Simon treats everything at the beginning and at the end of the sample as "silence". For that to work, it is best if the user leaves about one or two seconds of silence at the beginning and end of each recording.

Echo Cancellation

If you are on PulseAudio on Linux (if you don't know and use a reasonably modern distribution, there is a high chance that you are), you can enable echo cancellation to improve recognition accuracy in the face of background noise. Put simply, echo cancellation tries to "substract" the sound that is played through the computer's speakers from the microphone input, therefore allowing you to use Simon while you are e.g., playing music.
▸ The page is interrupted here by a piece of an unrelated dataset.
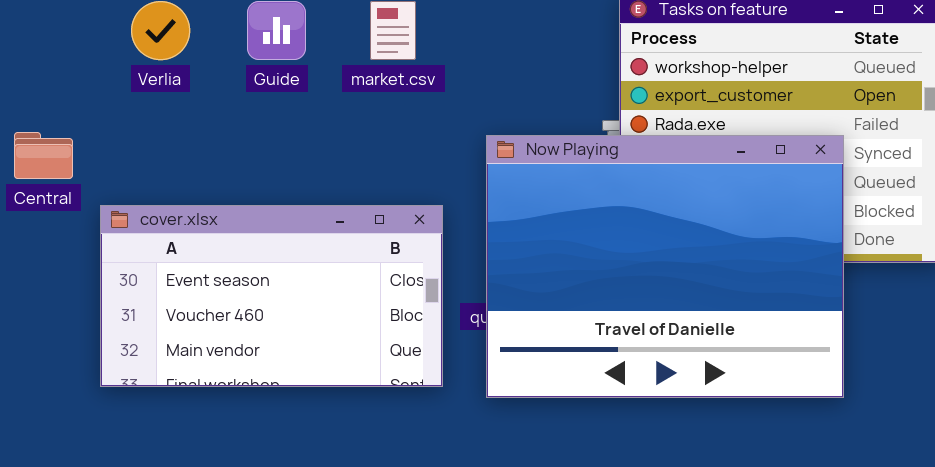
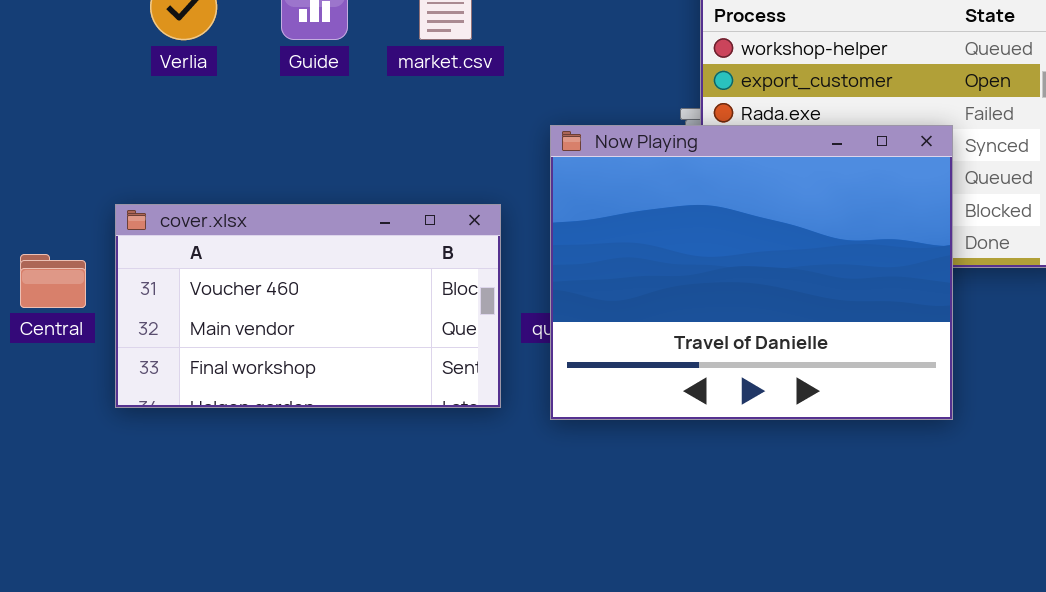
Central: [14,132,73,179] -> [20,254,86,308], moved
cover.xlsx: [100,205,443,387] -> [115,204,501,408], scrolled down 1 row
In practice this is not a perfect process (it's tricky doesn't behave very nicely because of room reflections, for example.) but if you are having trouble with background noise it may help.

To enable it, run the following command in the terminal to enable PulseAudio's echo cancellation module:

pactl load-module module-echo-cancel

Then, open pavucontrol, the PulseAudio mixer and you will see new output and input devices. Re-route your playback application (for example your music-player) to use the new device ("<devicename> (echo cancelled with <device>)") and re-route Simon's recording stream to use the equivalent input device. Echo cancellation is now active.

Language Model

This section covers tips and tricks regarding your language model as a whole.

Transcriptions

The next time you want to add a word which has no transcription in your shadow dictionary (like "geöffnet") switch back to the Simon main window (you can keep the add word wizard open of course) and open up the shadow dictionary.

Using the filter edit field we can quickly look for parts of the word we are looking to transcribe. In our case, let's look for "öffnet" - we get the transcription: "oe f n @ t".

Now look for "ge" and you will see a lot of words containing "ge". The first hit would be "abartige" with the transcription "a p a: r t I g @". As the SAMPA is very easy to read we can quickly see that "ge" (which sounds the same in "abartige" and "geöffnet" so the SAMPA is also the same) of the word "abartige" is transcribed as "g @".

All that is left to do is put those two parts together and we get: "g @ oe f n @ t"

Use this technique to easily transcribe words that are not in the shadow dictionary.